Korekta z ostatnich dni dotknęła niemal wszystkich indeksów branżowych, choć w mocno zróżnicowanej skali. Na symbolicznym plusie zdołał utrzymać się jedynie WIG-motoryzacja, który od prawie dwóch miesięcy znajduje się w trendzie bocznym. Najmocniejszą stratę poniósł WIG-górnictwo, zniżkując do środy o 5,1 proc. WIG-odzież tracił 3 proc., a niewiele ustępował mu WIG-energia. Z tendencji bocznej nadal nie może wydostać się WIG-gry, idąc w dół o 1,7 proc., trzymając się nieznacznie powyżej ważnego poziomu 12 500 pkt, który testowany jest od kilku tygodni. Ruch w bok, przy niewielkich, sięgających 0,7–1,5 proc. spadkach, kontynuowały WIG-nieruchomości i WIG-budownictwo. O nieco ponad 1 proc. w dół szedł indeks sektora instytucji finansowych, który w poprzednich sześciu tygodniach radził sobie bardzo dobrze.
W gronie blue chips przed spadkami zdołały uchronić się jedynie trzy spółki. Akcje Aliora zwyżkowały do środy o 3 proc., osiągając poziom najwyższy od początku września 2018 r., a od początku roku zyskały ponad 100 proc. O 2,5 proc. w górę szły papiery Dino, a o nieco ponad 2 proc. rosły akcje Pepco, które z kolei od stycznia straciły ponad połowę wartości. Wśród największych spadkowiczów ostatnich dni wyróżniały się tracące 5,5 proc. akcje KGHM. To zasługa taniejącej miedzi oraz słabszych danych makroekonomicznych z Chin. O 3,7 proc. w dół szły walory PGE, a o 3,3 proc. papiery JSW korygujące niemal 10-proc. skok z poprzedniego tygodnia. Mimo spadku o prawie 3 proc. wciąż blisko historycznego rekordu trzymają się papiery Kęt, które od początku roku dały zarobić prawie 72 proc. W bankowej stawce najgorzej radziły sobie do środy akcje największych instytucji, czyli PKO BP (spadek o 2,7 proc.) i Pekao (zniżka o 2 proc.). Przecenie nie uległy z kolei akcje większości banków wchodzących w skład mWIG40. Papiery Millennium zwyżkowały o 3,2 proc., a walory ING BSK o 1,3 proc. Wśród średniaków pozytywnie wyróżniały się, drożejąc o nieco ponad 9 proc., akcje Arctic Paper, kontynuujące rozpoczęty w połowie września rajd. Ostatnia zwyżka to efekt lepszych, niż się spodziewano, wyników finansowych za trzeci kwartał. Odreagowanie niedawnych silnych spadków kontynuowały walory Textu (dawniej LiveChat Software), zwyżkujące o 4,5 proc. Nie widać poprawy w przypadku papierów Bumechu, których spadek o 6,5 proc. znów straszy przełamaniem w dół trwającego od czerwca trendu bocznego i testowania dołków z kwietnia ubiegłego roku. Trwa wyprzedaż walorów 11 bit studios, które taniały do środy o 4,5 proc., wciąż broniąc się przed spadkiem poniżej dołka z lutego.

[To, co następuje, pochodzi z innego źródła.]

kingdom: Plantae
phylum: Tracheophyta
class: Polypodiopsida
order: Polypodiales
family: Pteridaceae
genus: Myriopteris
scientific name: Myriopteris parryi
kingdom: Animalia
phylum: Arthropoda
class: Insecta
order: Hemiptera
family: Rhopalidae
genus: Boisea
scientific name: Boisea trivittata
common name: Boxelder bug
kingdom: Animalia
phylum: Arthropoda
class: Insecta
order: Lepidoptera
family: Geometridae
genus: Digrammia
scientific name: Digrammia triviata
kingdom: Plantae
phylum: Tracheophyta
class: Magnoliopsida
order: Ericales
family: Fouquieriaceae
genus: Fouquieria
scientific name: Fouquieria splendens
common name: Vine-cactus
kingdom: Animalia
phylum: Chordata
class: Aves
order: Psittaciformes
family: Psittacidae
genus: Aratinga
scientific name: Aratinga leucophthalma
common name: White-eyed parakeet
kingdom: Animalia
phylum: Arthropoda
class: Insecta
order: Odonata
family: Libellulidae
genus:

Dalsza przecena paliw i metali
Surowcowy CRB Index idzie w dół trzeci tydzień z rzędu. Do środy tracił nieco ponad 2 proc., testując lokalne minimum z pierwszych dni października. Głównymi „aktorami” tej tendencji są surowce energetyczne i metale przemysłowe. To efekt słabszych danych makroekonomicznych zarówno ze Stanów Zjednoczonych, jak i z Chin, a szerzej, obaw o kondycję globalnej gospodarki warunkującą popyt na podstawowe surowce. Większego wpływu nie mają tu rosnące napięcia geopolityczne, szczególnie w przypadku ropy naftowej i gazu ziemnego. Notowania tego ostatniego surowca na amerykańskiej NYMEX zniżkowały do środy o ponad 12 proc., niwelując wzrosty z poprzednich dwóch tygodni. Mimo sporych wahań mamy tu do czynienia z szeroko zakreślonym trendem bocznym. Ceny gazu są o nieco ponad 30 proc. niżej niż na początku roku. Na brytyjskiej ICE spadek sięgał niemal 5 proc., a w holenderskim hubie przekraczał 4 proc.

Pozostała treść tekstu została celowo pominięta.